#!/bin/bash
#
# Syncronize changes from $1 to $2 where $1 is a local directory and $2 is local
# or remote target directory (with rsync syntax)
#
# Copyright 2020 Mikko Rantalainen <mikko.rantalainen@peda.net>
# License: https://opensource.org/licenses/BSD-2-Clause
#
# The script will start with full rsync without `--delete` flag. After that
# all changes, including removals of files will be synchronized.
#
# Note that this may not syncronize all files, just the changes detected by
# inotifywait. With high enough kernel limits, this should include all changes.
#
# To fix kernel limits, run following as root:
#
# # increase inotify limits
# echo 1000000 > /proc/sys/fs/inotify/max_queued_events
# echo 1000000 > /proc/sys/fs/inotify/max_user_instances
# echo 1000000 > /proc/sys/fs/inotify/max_user_watches
#
# Max RAM usage for the kernel is 1 KB x max_user_watches

SOURCE="$1"
TARGET="$2"

test -d "$SOURCE" || {
  echo "Usage: $0 source target - source must be a directory" 1>&2
  exit 1
}
test -z "$TARGET" && {
  echo "Usage: $0 source target - target must be non-empty string" 1>&2
  exit 1
}

# list of files to be synced, each file may be listed multiple times, always appended
WAITLIST="$(mktemp --suffix=".list")"
# stamp file to declare that WAITLIST has new files, we're fully syncronized if this file is missing
WAITSTAMP="$(mktemp --suffix=".stamp")"
# list of files to be synced (static for single sync)

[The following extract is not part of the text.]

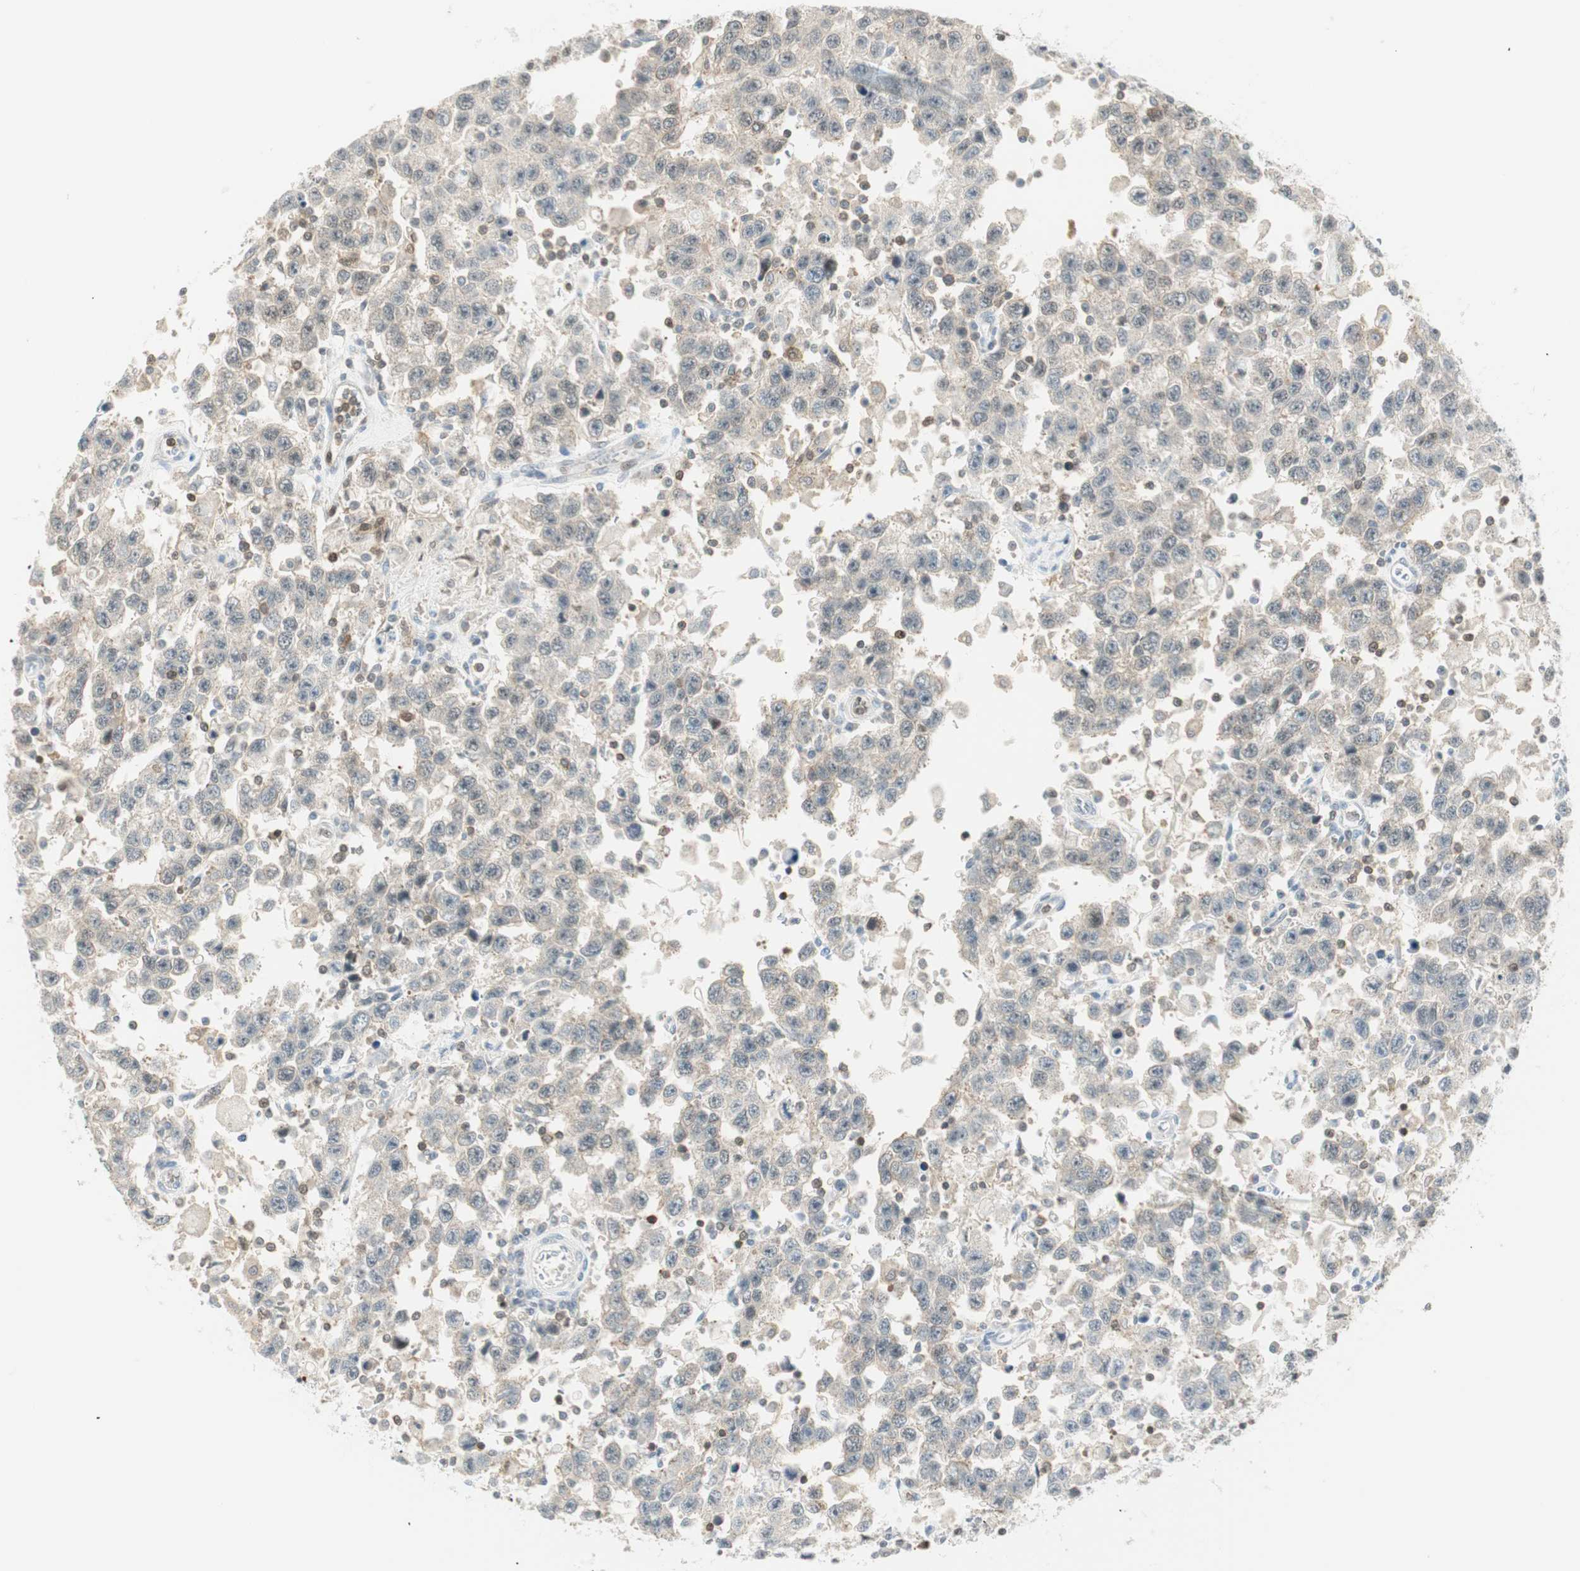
{"staining": {"intensity": "weak", "quantity": ">75%", "location": "cytoplasmic/membranous"}, "tissue": "testis cancer", "cell_type": "Tumor cells", "image_type": "cancer", "snomed": [{"axis": "morphology", "description": "Seminoma, NOS"}, {"axis": "topography", "description": "Testis"}], "caption": "Testis cancer (seminoma) stained with DAB immunohistochemistry shows low levels of weak cytoplasmic/membranous expression in about >75% of tumor cells.", "gene": "PPP1CA", "patient": {"sex": "male", "age": 41}}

SYNCLIST="$(mktemp --suffix=".list")"
# stamp file to declare that rsync is currently syncronizing, we're fully syncronized if this file is missing
SYNCSTAMP="$(mktemp --suffix=".stamp")"

PIDWORKAROUND="$(mktemp --suffix=".pid")"

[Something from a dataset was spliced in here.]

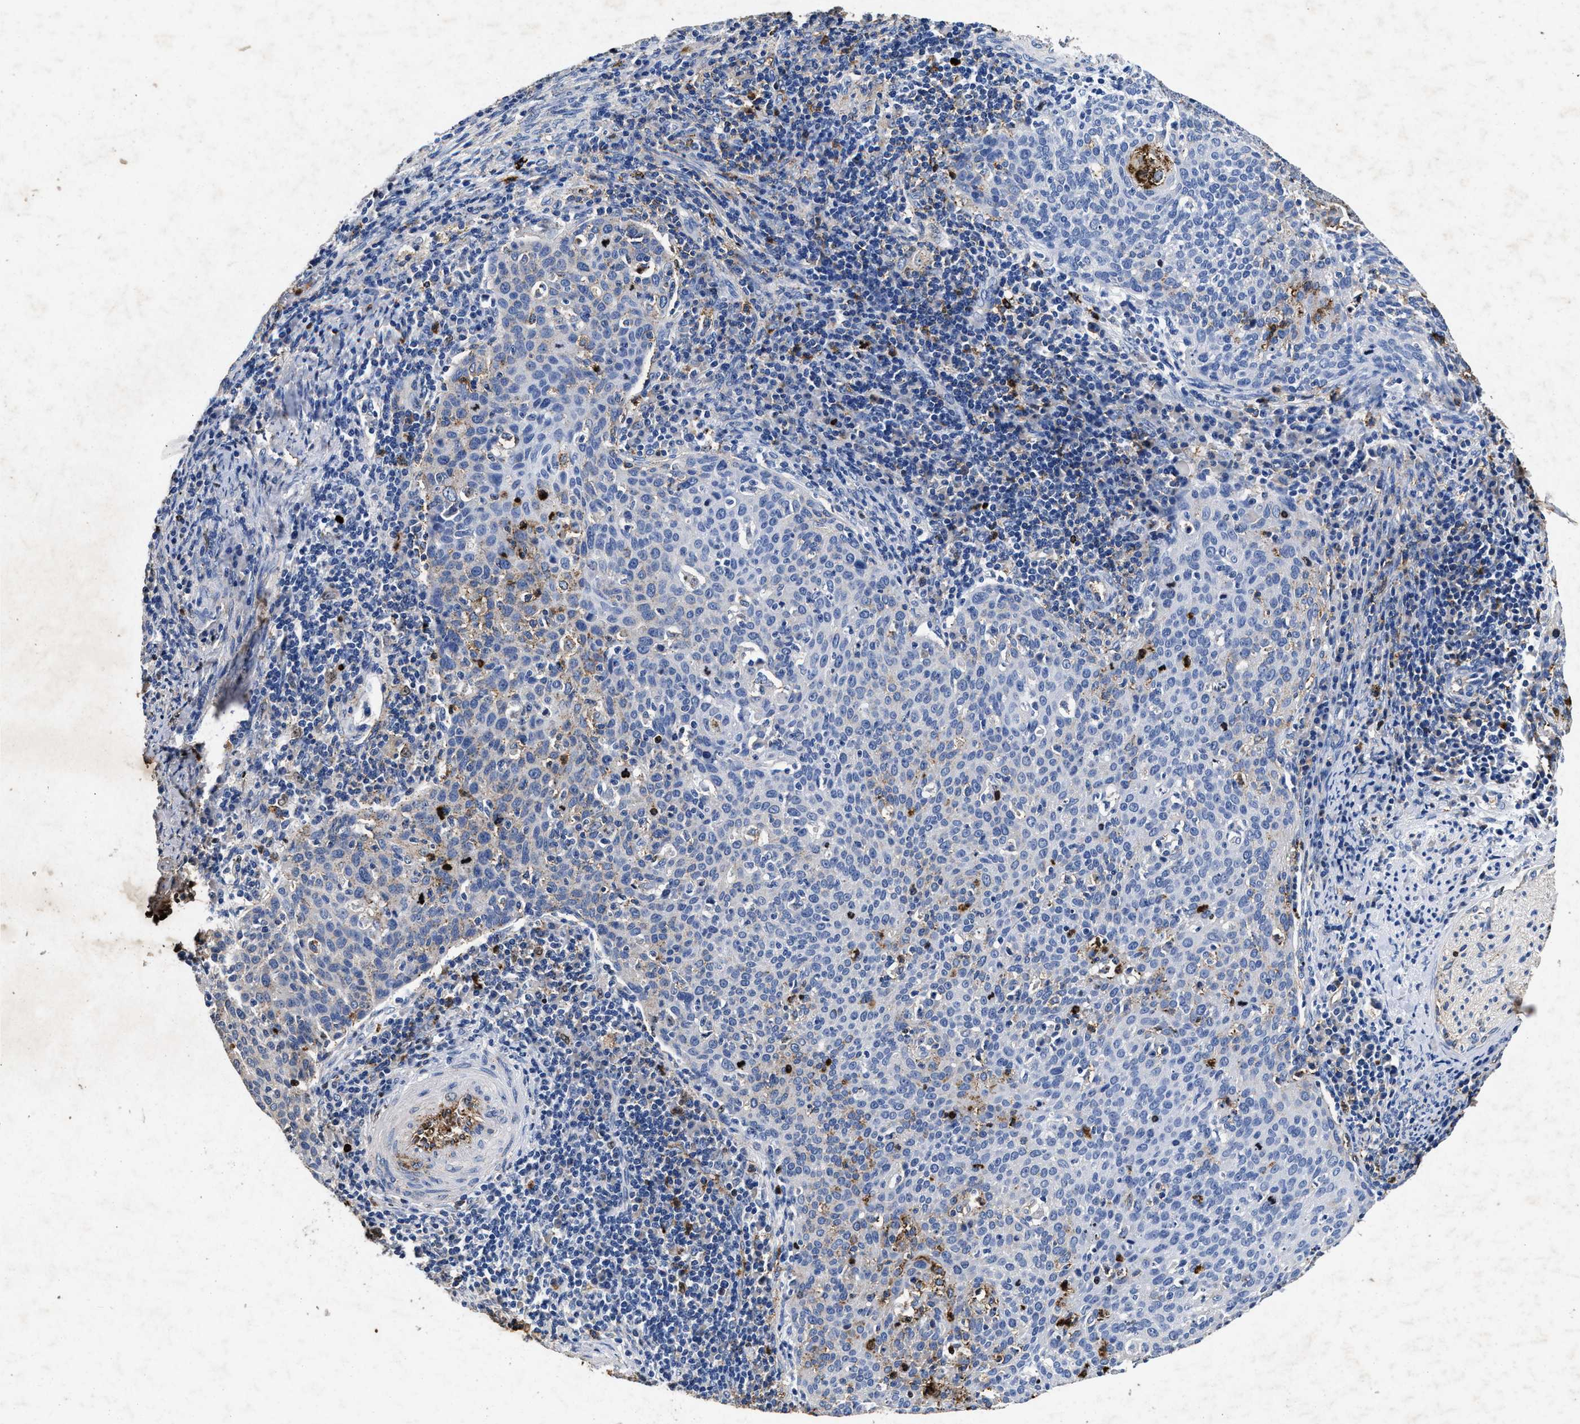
{"staining": {"intensity": "negative", "quantity": "none", "location": "none"}, "tissue": "cervical cancer", "cell_type": "Tumor cells", "image_type": "cancer", "snomed": [{"axis": "morphology", "description": "Squamous cell carcinoma, NOS"}, {"axis": "topography", "description": "Cervix"}], "caption": "Photomicrograph shows no protein staining in tumor cells of squamous cell carcinoma (cervical) tissue.", "gene": "LTB4R2", "patient": {"sex": "female", "age": 38}}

# remove stamp files to signal that initial state is syncronized
rm "$SYNCSTAMP" "$WAITSTAMP" "$PIDWORKAROUND"
trap "rm -f -- '$WAITLIST' '$WAITSTAMP' '$SYNCLIST' '$SYNCSTAMP' '$PIDWORKAROUND'" EXIT

SYNCACTIVE=""
WAITING=""

fix_source_timestamps() {
  echo "Touching files older than 30 years (fix invalid timestamps by npm install) ..."
  # touch files older than 30 years (10950 = 30*365 days)
  find "$SOURCE" -mtime +10950 -exec touch {} +
}

sync_initial_now() {
  echo "Syncronizing $SOURCE to $TARGET ..."
  # Note the extra slash at the end of source to avoid making subdirectory inside target
  rsync -say -e "ssh -o StrictHostKeyChecking=no" "$SOURCE/" "$TARGET"
  echo "Initial syncronization complete."
}

sync_workaround_issue_121() {
  echo "Running workaround for https://github.com/inotify-tools/inotify-tools/issues/121"
  # do one full rsync (without --delete for being cautious) to sync possibly missing changes

  # kill existing workaround rsync because we need to re-start from the beginning
  test -f "$PIDWORKAROUND" && kill -INT "$(cat "$PIDWORKAROUND")" >/dev/null 2>&1

  # Technically the old run may not have been stopped yet because kill
  # is asyncronous but that's okay here because we'll restart the process.
  # The point of killing the old process is to reduce resource usage, so
  # killing the old process is best effort only.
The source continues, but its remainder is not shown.